_What the exercise asks_
Repeat every record exactly, but omit the images.

_Supplied records_
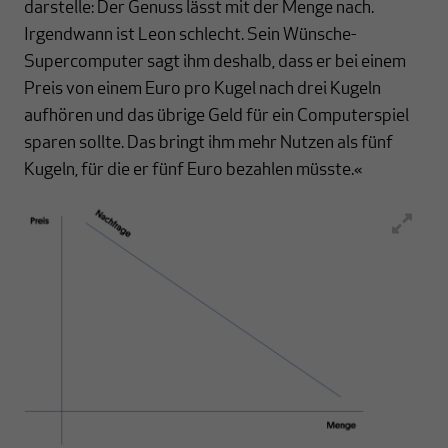
darstelle: Der Genuss lässt mit der Menge nach.
Irgendwann ist Leon schlecht. Sein Wünsche-
Supercomputer sagt ihm deshalb, dass er bei einem
Preis von einem Euro pro Kugel nach drei Kugeln
aufhören und das übrige Geld für ein Computerspiel
sparen sollte. Das bringt ihm mehr Nutzen als fünf
Kugeln, für die er fünf Euro bezahlen müsste.«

_Exercise solution_
darstelle: Der Genuss lässt mit der Menge nach.
Irgendwann ist Leon schlecht. Sein Wünsche-
Supercomputer sagt ihm deshalb, dass er bei einem
Preis von einem Euro pro Kugel nach drei Kugeln
aufhören und das übrige Geld für ein Computerspiel
sparen sollte. Das bringt ihm mehr Nutzen als fünf
Kugeln, für die er fünf Euro bezahlen müsste.«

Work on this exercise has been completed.